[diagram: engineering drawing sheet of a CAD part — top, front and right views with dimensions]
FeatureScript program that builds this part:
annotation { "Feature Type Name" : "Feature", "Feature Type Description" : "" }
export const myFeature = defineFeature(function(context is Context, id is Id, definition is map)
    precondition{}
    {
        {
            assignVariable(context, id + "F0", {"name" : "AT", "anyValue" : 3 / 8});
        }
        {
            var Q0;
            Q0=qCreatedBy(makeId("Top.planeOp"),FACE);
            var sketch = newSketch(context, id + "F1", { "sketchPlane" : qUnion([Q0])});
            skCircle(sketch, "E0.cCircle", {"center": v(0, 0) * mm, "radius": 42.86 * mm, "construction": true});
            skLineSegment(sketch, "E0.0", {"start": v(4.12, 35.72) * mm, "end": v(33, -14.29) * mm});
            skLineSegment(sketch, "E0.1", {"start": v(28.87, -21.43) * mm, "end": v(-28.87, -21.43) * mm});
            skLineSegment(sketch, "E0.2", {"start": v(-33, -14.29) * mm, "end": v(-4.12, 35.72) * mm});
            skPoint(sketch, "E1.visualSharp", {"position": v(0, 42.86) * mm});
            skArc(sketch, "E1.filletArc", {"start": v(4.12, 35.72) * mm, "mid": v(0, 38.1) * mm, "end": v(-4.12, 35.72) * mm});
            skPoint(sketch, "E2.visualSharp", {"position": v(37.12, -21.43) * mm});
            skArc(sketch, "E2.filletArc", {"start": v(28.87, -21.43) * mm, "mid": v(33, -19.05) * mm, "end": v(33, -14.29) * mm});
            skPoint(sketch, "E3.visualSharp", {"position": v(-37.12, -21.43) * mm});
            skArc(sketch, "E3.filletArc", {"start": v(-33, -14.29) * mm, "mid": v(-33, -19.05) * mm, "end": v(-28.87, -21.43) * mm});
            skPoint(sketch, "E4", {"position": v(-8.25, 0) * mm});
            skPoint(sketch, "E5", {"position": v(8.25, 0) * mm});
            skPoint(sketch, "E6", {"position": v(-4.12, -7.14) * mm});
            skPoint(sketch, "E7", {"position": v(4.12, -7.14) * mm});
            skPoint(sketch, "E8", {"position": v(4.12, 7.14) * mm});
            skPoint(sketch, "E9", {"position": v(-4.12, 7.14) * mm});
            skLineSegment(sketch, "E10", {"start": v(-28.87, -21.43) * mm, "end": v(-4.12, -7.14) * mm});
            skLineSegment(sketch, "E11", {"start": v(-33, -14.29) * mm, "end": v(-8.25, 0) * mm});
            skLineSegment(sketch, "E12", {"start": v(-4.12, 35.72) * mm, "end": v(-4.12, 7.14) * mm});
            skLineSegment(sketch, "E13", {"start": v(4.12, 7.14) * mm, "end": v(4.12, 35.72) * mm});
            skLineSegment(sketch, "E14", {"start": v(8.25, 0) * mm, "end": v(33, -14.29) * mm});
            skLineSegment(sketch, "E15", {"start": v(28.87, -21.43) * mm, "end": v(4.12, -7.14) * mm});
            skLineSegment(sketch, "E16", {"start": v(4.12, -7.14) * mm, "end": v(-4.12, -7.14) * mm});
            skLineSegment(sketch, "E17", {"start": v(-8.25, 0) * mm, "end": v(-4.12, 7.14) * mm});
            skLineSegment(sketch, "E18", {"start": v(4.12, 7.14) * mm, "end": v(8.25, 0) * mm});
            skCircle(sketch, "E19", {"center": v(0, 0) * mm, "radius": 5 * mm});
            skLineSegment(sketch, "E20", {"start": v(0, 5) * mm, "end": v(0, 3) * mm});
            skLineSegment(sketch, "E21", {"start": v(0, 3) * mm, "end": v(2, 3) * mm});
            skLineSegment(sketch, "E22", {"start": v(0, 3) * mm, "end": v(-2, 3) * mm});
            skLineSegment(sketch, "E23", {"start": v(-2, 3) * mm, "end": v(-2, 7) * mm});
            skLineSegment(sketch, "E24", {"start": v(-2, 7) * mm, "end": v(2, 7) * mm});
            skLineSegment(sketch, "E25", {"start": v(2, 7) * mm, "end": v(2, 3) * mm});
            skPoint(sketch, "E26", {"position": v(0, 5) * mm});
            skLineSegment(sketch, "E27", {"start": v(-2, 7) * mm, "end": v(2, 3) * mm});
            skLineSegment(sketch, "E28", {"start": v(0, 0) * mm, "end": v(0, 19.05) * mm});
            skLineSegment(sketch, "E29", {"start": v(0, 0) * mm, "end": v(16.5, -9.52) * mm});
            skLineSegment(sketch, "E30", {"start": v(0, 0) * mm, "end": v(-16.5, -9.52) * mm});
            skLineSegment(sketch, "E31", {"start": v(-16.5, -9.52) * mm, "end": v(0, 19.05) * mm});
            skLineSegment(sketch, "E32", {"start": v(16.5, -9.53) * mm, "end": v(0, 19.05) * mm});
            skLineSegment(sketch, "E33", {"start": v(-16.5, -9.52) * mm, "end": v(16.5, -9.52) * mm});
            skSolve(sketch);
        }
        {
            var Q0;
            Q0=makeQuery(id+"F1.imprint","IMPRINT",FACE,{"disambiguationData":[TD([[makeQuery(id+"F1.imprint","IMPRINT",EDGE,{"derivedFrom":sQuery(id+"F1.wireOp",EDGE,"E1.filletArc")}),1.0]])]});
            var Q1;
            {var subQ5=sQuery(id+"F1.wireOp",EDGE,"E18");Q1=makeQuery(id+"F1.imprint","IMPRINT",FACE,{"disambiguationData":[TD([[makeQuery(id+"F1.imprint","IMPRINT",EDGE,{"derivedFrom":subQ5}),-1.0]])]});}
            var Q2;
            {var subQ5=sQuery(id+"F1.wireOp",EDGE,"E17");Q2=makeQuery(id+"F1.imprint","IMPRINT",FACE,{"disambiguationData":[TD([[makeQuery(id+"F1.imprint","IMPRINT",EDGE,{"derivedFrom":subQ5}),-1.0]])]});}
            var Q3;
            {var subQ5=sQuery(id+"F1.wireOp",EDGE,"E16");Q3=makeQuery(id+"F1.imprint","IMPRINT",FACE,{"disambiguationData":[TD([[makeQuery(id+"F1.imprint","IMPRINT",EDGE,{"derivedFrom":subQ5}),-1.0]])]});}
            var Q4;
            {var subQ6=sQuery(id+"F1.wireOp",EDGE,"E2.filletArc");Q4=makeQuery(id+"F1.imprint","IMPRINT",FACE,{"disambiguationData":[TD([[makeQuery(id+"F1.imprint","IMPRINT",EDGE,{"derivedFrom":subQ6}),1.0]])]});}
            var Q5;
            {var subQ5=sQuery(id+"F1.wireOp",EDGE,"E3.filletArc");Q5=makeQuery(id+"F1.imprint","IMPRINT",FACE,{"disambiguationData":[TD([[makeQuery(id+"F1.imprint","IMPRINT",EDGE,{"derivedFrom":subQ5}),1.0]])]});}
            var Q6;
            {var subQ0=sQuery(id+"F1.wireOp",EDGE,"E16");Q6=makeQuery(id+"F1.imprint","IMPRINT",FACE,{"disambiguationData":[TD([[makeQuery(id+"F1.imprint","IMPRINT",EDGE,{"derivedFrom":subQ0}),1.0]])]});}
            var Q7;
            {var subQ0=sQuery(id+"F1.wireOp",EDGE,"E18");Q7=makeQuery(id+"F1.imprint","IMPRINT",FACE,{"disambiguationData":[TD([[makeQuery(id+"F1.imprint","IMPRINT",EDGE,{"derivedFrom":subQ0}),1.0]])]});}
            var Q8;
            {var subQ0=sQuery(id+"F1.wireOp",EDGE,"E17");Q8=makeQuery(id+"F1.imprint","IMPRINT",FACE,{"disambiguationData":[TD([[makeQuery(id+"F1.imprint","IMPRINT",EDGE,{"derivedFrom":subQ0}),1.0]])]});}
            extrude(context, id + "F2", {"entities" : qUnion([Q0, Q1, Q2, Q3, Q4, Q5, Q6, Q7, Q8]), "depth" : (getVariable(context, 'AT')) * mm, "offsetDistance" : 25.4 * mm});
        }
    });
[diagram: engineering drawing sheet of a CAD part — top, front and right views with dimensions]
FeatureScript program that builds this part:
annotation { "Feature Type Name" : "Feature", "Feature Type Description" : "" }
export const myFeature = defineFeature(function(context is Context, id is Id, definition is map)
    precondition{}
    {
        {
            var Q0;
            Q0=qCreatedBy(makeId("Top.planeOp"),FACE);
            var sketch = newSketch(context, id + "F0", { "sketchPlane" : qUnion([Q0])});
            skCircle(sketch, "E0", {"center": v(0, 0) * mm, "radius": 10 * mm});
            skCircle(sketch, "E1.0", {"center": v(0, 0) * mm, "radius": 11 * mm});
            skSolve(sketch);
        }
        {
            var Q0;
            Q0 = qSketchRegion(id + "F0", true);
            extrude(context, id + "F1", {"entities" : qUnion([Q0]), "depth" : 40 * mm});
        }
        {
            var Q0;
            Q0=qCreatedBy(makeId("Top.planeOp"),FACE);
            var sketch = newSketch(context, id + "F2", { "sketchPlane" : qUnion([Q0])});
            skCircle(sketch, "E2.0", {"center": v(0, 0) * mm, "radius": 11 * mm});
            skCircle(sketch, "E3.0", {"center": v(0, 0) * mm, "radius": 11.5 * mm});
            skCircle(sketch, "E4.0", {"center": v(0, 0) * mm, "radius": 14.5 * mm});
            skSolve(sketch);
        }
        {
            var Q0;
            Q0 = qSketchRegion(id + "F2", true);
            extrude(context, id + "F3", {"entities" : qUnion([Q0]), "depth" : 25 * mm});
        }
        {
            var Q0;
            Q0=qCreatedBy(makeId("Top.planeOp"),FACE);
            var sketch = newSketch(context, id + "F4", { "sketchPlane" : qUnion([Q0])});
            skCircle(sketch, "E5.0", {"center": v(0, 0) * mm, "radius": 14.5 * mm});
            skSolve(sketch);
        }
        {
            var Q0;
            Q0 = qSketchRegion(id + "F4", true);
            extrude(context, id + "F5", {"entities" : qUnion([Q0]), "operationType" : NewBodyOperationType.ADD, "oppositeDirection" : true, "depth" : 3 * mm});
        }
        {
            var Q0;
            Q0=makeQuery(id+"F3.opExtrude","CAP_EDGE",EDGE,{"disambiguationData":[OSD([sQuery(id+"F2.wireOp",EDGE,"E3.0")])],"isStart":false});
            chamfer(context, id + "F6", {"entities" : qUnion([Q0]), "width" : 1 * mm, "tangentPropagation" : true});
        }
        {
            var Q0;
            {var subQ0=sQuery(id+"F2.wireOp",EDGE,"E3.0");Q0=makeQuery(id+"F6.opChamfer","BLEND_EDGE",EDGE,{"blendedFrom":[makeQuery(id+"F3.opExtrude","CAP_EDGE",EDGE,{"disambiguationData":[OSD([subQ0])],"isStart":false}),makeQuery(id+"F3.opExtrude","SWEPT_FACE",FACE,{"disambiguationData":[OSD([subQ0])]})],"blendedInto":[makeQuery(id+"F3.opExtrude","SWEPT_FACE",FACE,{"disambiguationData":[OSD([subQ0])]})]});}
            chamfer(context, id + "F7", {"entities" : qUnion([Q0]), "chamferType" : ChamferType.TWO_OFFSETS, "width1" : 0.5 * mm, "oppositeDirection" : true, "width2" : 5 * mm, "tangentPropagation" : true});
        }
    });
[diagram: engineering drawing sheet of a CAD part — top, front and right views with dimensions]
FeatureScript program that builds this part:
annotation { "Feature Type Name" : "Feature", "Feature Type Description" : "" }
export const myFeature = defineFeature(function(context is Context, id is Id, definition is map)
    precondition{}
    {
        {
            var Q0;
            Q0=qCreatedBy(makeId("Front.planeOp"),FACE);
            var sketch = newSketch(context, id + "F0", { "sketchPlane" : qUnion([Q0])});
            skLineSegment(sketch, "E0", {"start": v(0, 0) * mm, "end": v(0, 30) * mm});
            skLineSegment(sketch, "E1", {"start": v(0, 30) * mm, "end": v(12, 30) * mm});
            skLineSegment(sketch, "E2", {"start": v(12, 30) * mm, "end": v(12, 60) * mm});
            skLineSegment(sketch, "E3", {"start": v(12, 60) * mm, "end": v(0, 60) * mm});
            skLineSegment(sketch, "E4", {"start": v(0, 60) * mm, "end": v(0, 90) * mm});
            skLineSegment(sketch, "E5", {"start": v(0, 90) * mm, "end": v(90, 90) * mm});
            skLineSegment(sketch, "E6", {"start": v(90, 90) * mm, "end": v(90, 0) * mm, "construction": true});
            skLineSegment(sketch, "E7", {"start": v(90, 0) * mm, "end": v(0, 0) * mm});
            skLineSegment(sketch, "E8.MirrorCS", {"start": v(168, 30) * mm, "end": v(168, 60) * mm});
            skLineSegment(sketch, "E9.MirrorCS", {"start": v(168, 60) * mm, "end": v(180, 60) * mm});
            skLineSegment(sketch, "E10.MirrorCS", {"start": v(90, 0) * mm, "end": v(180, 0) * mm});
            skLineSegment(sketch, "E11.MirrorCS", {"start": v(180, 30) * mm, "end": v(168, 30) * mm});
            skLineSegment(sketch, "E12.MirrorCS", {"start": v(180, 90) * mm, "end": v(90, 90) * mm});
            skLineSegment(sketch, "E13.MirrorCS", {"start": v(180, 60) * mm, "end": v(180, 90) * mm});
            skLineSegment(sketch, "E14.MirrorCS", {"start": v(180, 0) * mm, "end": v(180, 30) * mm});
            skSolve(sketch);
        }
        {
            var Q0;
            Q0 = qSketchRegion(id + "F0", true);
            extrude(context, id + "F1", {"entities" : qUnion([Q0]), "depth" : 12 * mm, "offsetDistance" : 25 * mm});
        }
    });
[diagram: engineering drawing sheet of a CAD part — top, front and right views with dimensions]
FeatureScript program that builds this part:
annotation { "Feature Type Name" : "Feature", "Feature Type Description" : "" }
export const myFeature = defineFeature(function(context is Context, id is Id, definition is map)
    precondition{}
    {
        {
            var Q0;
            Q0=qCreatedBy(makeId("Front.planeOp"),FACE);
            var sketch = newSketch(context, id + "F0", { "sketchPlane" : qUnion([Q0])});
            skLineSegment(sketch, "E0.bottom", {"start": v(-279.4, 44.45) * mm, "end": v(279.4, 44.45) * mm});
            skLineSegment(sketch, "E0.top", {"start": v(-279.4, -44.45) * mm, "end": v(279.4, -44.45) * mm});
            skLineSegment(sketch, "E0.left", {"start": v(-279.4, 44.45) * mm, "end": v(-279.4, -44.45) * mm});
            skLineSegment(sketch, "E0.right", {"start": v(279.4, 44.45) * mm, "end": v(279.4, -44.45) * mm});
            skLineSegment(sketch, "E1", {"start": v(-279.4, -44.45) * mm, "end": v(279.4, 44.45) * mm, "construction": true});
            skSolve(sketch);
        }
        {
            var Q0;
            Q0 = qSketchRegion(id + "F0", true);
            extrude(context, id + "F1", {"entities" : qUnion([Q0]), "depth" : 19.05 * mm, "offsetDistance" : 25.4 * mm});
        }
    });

+-------+

What the task asks: Pull out each line from the entries above that contains the string "center", matching case exactly.

Solution:
            skCircle(sketch, "E0.cCircle", {"center": v(0, 0) * mm, "radius": 42.86 * mm, "construction": true});
            skCircle(sketch, "E19", {"center": v(0, 0) * mm, "radius": 5 * mm});
            skCircle(sketch, "E0", {"center": v(0, 0) * mm, "radius": 10 * mm});
            skCircle(sketch, "E1.0", {"center": v(0, 0) * mm, "radius": 11 * mm});
            skCircle(sketch, "E2.0", {"center": v(0, 0) * mm, "radius": 11 * mm});
            skCircle(sketch, "E3.0", {"center": v(0, 0) * mm, "radius": 11.5 * mm});
            skCircle(sketch, "E4.0", {"center": v(0, 0) * mm, "radius": 14.5 * mm});
            skCircle(sketch, "E5.0", {"center": v(0, 0) * mm, "radius": 14.5 * mm});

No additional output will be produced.